### Atividade
Converta estes registros em um CSV de duas colunas, entrada e resposta, com uma linha por registro e cada campo entre aspas, trocando as quebras de linha por espaços. Deixe as imagens fora da resposta.

### Dados do exercício ###

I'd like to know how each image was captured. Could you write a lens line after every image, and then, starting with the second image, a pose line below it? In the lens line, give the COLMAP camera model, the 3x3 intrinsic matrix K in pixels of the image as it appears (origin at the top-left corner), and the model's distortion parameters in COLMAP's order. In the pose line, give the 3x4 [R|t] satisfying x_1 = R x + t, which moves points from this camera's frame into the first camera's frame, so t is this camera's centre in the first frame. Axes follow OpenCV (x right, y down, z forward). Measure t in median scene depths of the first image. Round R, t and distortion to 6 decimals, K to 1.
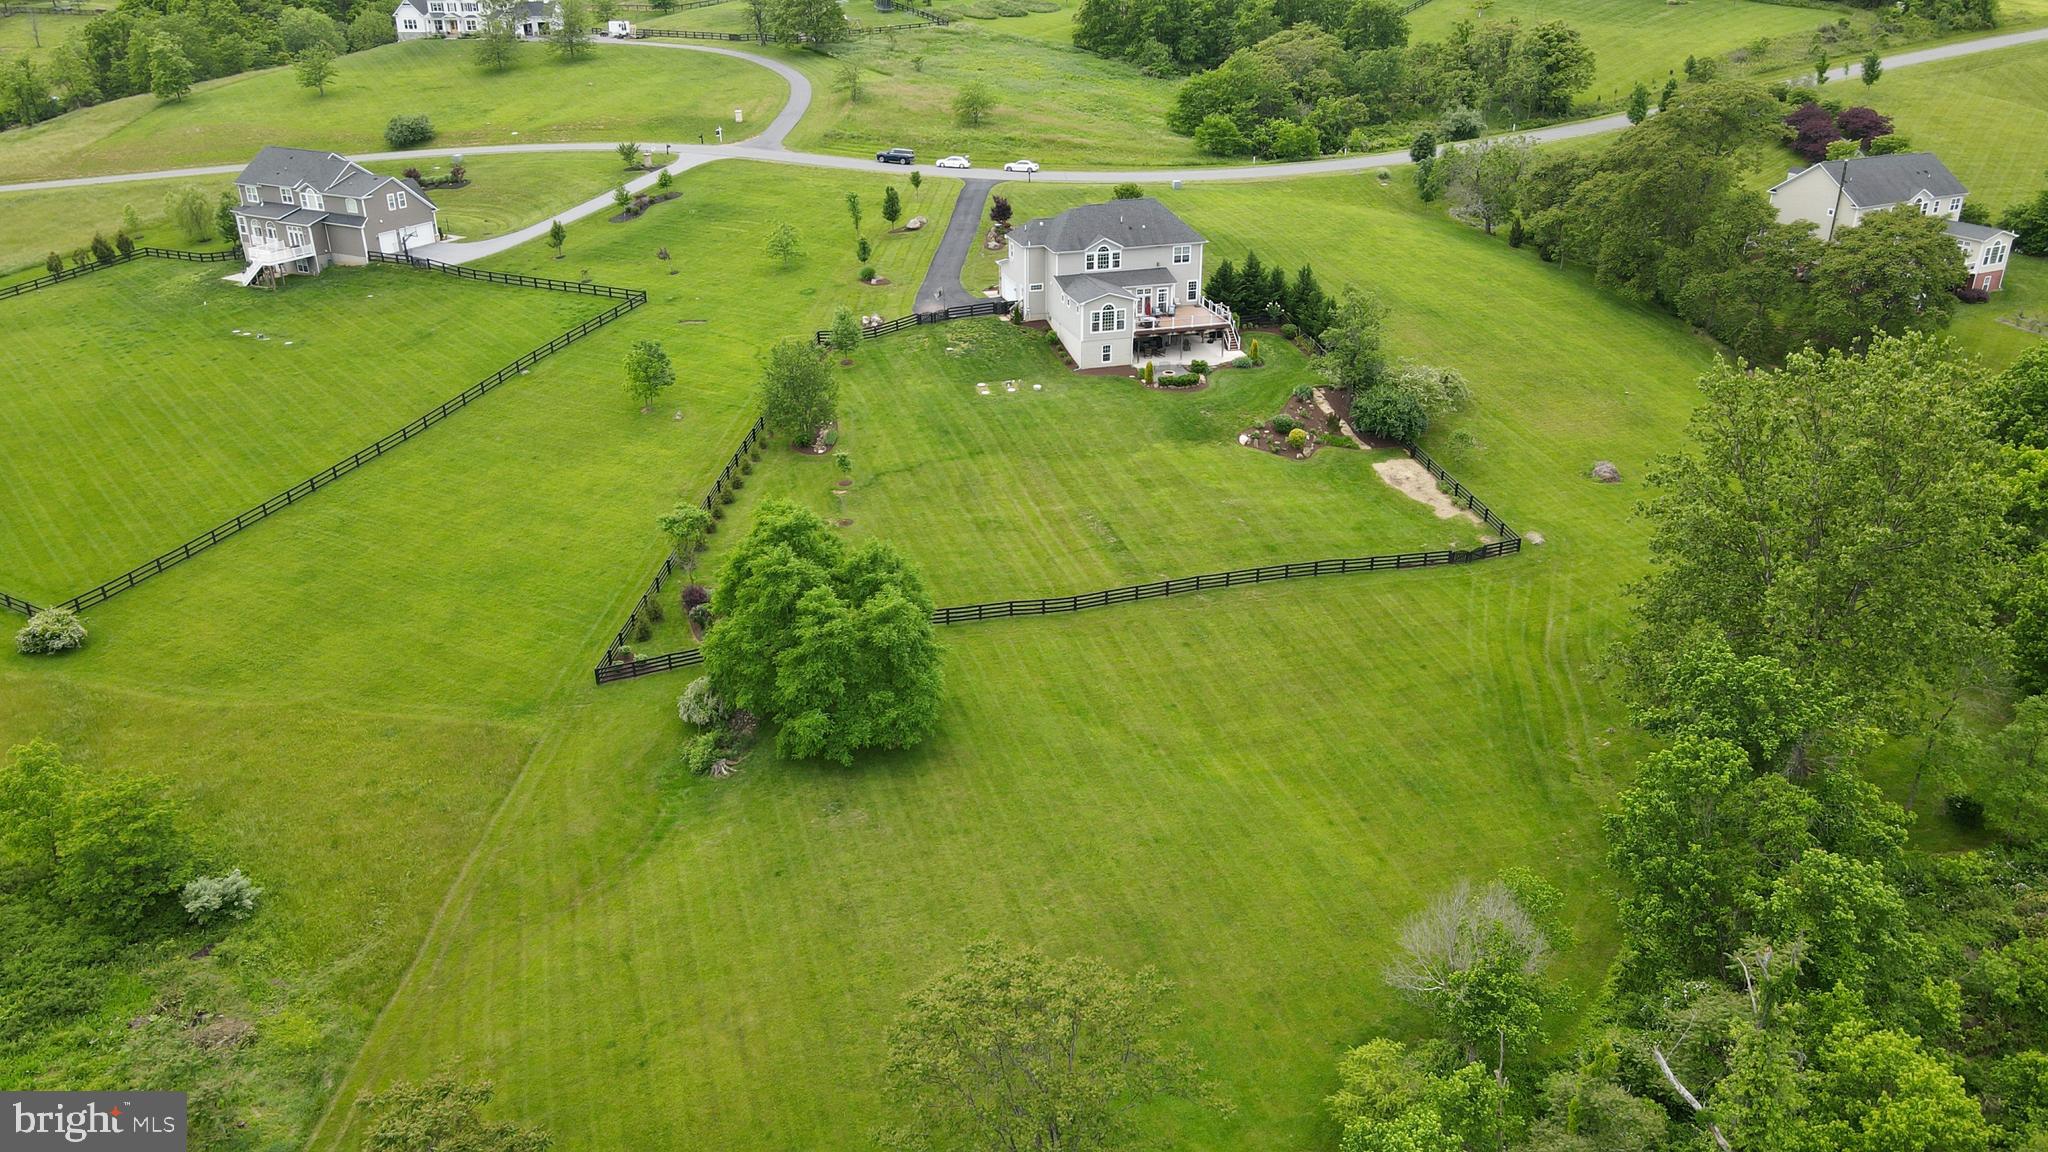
lens RADIAL K [[1511.7, 0, 1023.3], [0, 1511.7, 601.6], [0, 0, 1]] dist [0.004655, 0.011840]
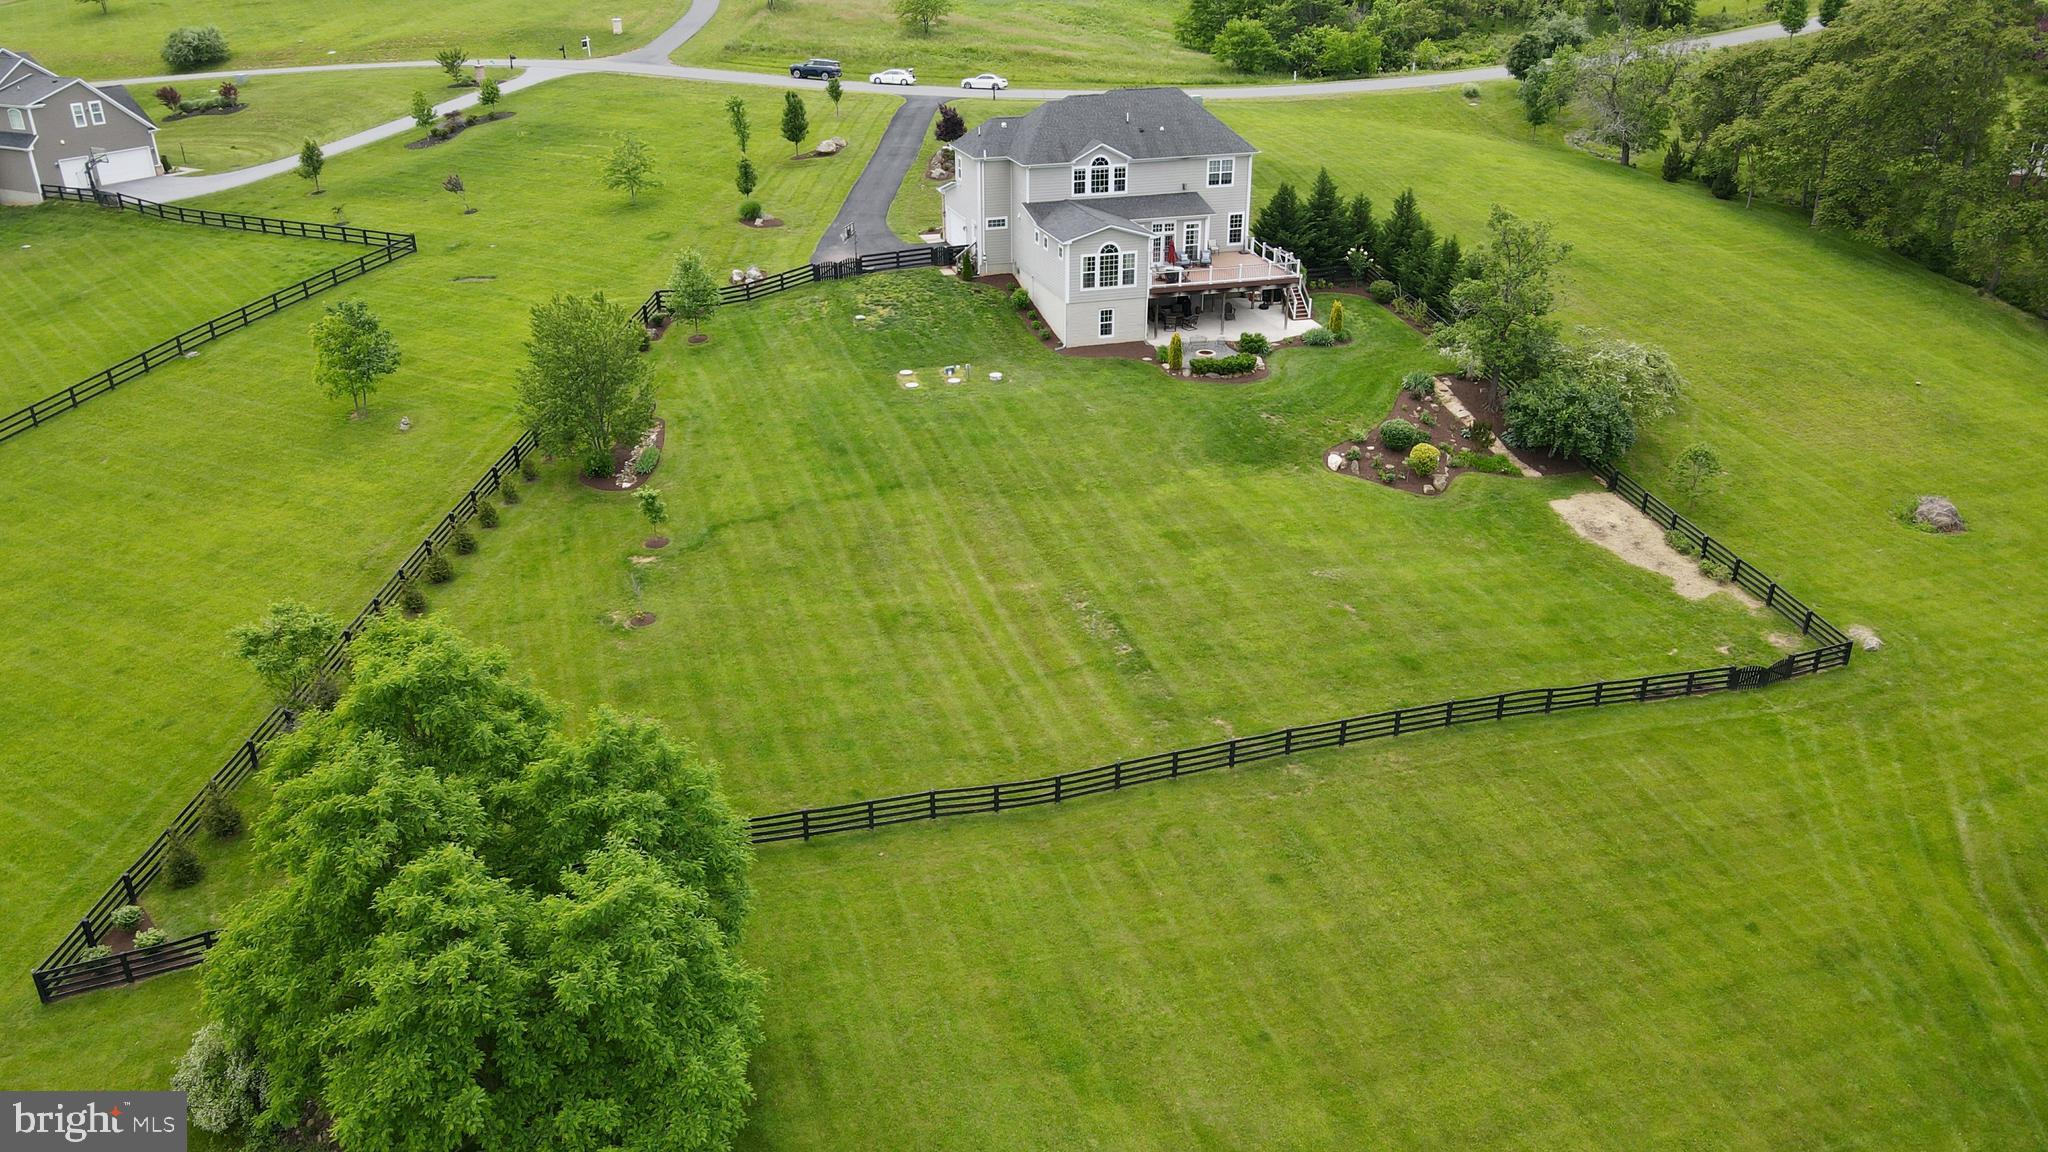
lens RADIAL K [[1519.9, 0, 1025.2], [0, 1519.9, 594.1], [0, 0, 1]] dist [0.009331, 0.010346]
pose [[0.999923, -0.003708, 0.011829, 0.012897], [0.003741, 0.999989, -0.002782, -0.047956], [-0.011819, 0.002826, 0.999926, 0.356286]]
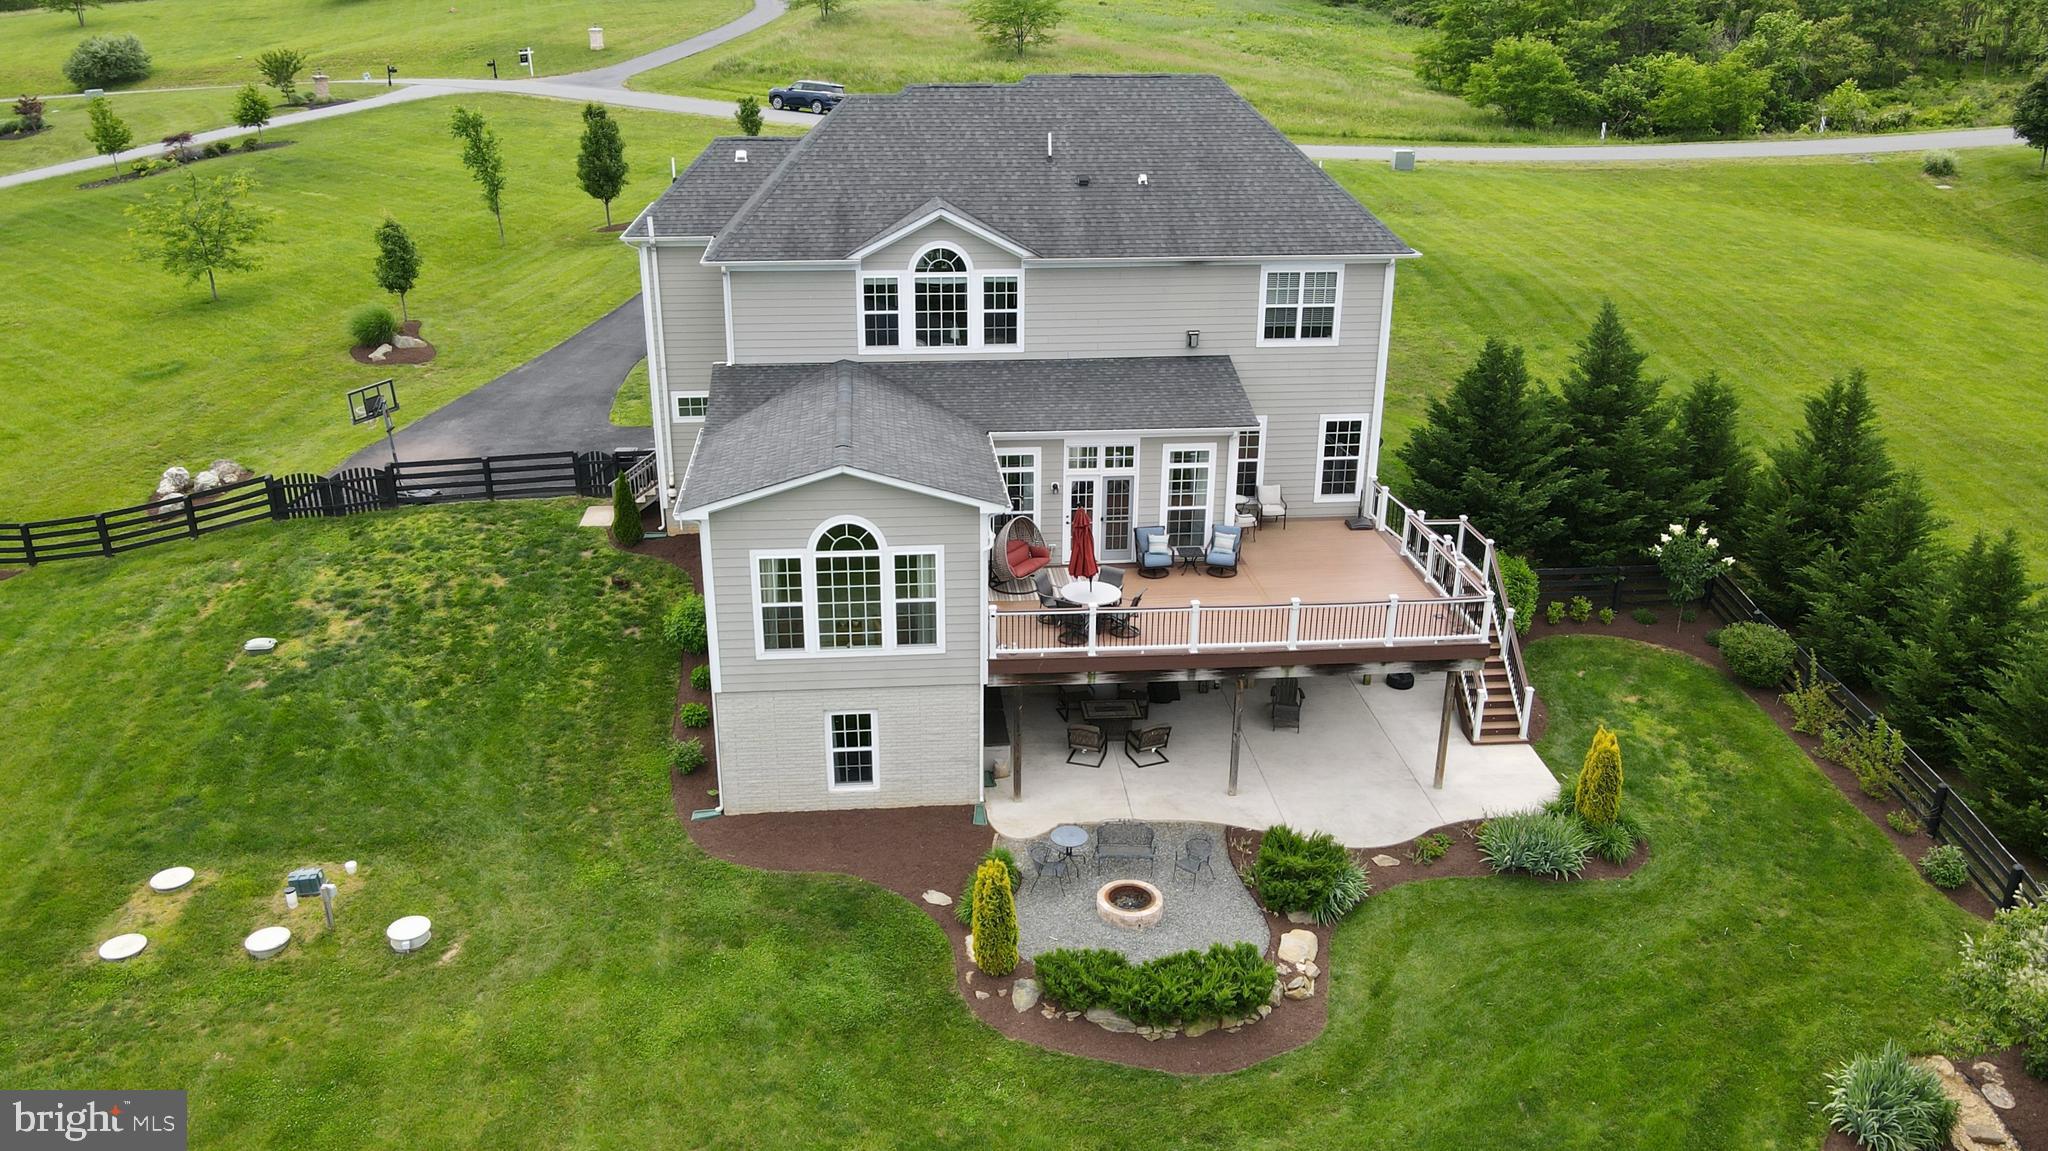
lens RADIAL K [[1547.7, 0, 1024.0], [0, 1547.7, 621.6], [0, 0, 1]] dist [0.014665, 0.003276]
pose [[0.982139, 0.083733, -0.168497, 0.109466], [-0.091309, 0.995108, -0.037715, -0.171712], [0.164515, 0.052426, 0.984980, 0.777190]]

###

### Solução escrita
entrada,resposta
"I'd like to know how each image was captured. Could you write a lens line after every image, and then, starting with the second image, a pose line below it? In the lens line, give the COLMAP camera model, the 3x3 intrinsic matrix K in pixels of the image as it appears (origin at the top-left corner), and the model's distortion parameters in COLMAP's order. In the pose line, give the 3x4 [R|t] satisfying x_1 = R x + t, which moves points from this camera's frame into the first camera's frame, so t is this camera's centre in the first frame. Axes follow OpenCV (x right, y down, z forward). Measure t in median scene depths of the first image. Round R, t and distortion to 6 decimals, K to 1.","lens RADIAL K [[1511.7, 0, 1023.3], [0, 1511.7, 601.6], [0, 0, 1]] dist [0.004655, 0.011840] lens RADIAL K [[1519.9, 0, 1025.2], [0, 1519.9, 594.1], [0, 0, 1]] dist [0.009331, 0.010346] pose [[0.999923, -0.003708, 0.011829, 0.012897], [0.003741, 0.999989, -0.002782, -0.047956], [-0.011819, 0.002826, 0.999926, 0.356286]] lens RADIAL K [[1547.7, 0, 1024.0], [0, 1547.7, 621.6], [0, 0, 1]] dist [0.014665, 0.003276] pose [[0.982139, 0.083733, -0.168497, 0.109466], [-0.091309, 0.995108, -0.037715, -0.171712], [0.164515, 0.052426, 0.984980, 0.777190]]"